Petroliam Nasional Bhd.’s C$36 billion ($29.4 billion) Canadian natural gas export project was treading water after the global market for the fuel weakened. Now local opposition is adding a new hurdle, Bloomberg said June 22.

A British Columbia aboriginal group that claims title to land earmarked for the liquefied natural gas terminal says it will take legal action if its environmental concerns aren’t addressed. That follows a decision by Petronas, as the Malaysian company is known, and investors earlier this month to press ahead with the Pacific NorthWest LNG terminal.

The Lax Kw’alaams band, which has already turned down C$1.15 billion in compensation, says the terminal is slated for a culturally significant island and would damage salmon habitat, Deputy Mayor Stan Dennis said in an interview. In October, then- Petronas Chief Executive Officer Shamsul Azhar Abbas said the project needs to stay on schedule and begin shipments in 2019 or face a deferral of 10 to 15 years, until another market window opens.

“One of the key risks is potential for delay,” said Tom Isaac, a partner at Osler, Hoskin & Harcourt LLP in Calgary who leads the firm’s aboriginal law group and has no stake in the project. “If litigation were initiated, that could take some time to wind its way through the courts.”

Several planned LNG project startups this decade means buyers will be oversupplied until at least 2020. About 40 percent of respondents to a recent Bloomberg Intelligence survey said the glut may last until 2025, analysts led by Elchin Mammadov said in a June 16 presentation.

Australia and Canada have the most expensive LNG projects in the world to develop, and some will be shelved or canceled, the analysts said.

Crude Crash

The crude market crash that began last year also helped to more than halve the spot price of LNG imported into Japan in April to $7.60 per million British thermal units from the prior year, according to data compiled by Bloomberg.

“We’re likely to see some export projects being delayed,” Mammadov said.

The Lax Kw’alaams are among several aboriginal groups that claim title to the coastal land where Petronas wants to build the LNG terminal. The group underwent political turmoil last year with the ouster and eventual reinstatement of its mayor. An election is scheduled for later this year that could affect talks with Pacific NorthWest LNG.

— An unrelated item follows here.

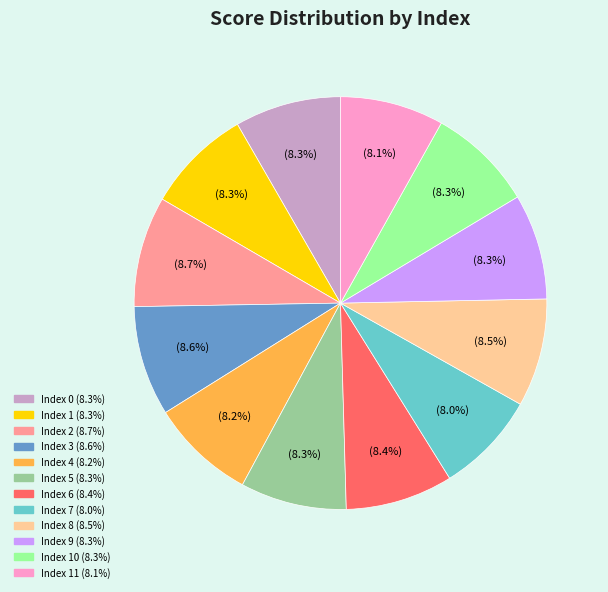

Does any single category account for the majority?

No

Dennis and other Lax Kw’alaams spokesmen didn’t return additional requests to comment. The group rejected the offer of compensation from the venture in May.

Fish Habitat

Meanwhile, Pacific NorthWest LNG continues to consult with groups including Lax Kw’alaams, Michael Culbert, president of the venture, said in an interview earlier this month. The developer’s proposal to build a suspension bridge to avoid the fish habitat is one way the venture aims to address environmental issues, Culbert said in a subsequent e-mail.

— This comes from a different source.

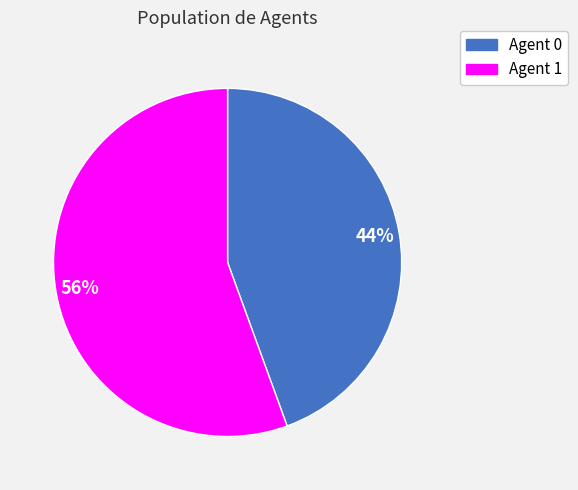

To the nearest percent, what percentage of the pie is Agent 1?

56%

The project will move ahead if the British Columbia Legislature endorses an agreement on royalties and taxes with the provincial government and the proposal wins federal environmental approval, the developers said on June 11.

Petronas can probably find ways to mitigate environmental impacts and avoid a lawsuit, said Werner Antweiler, a University of British Columbia associate professor of business. Still, any delay could render it uneconomic if the market for LNG weakens further, with Canada already “Johnny come lately,” to the global industry, Antweiler said.

Russian Supplies

Reduced demand for gas in China and more supplies moving into the country from Russia and Central Asia are adding to the oil rout weighing on LNG prices. That will make it tough for projects starting this decade to recoup costs, said Ken Courtis, chairman of Starfort Holdings, an investment, private equity and commodity group, and a former Asia vice chairman of Goldman Sachs Group Inc.

Chinese customs data that show imported LNG in March at less than $5 per million British thermal units are part of a broader trend of lower prices in the country, Courtis said. The figure was below the price for pipeline supplies for the first time and less than the $13 or more needed to make the Canadian Pacific Coast proposals profitable, he said.

“The Canadian West Coast LNG projects are all problematic,” Courtis said.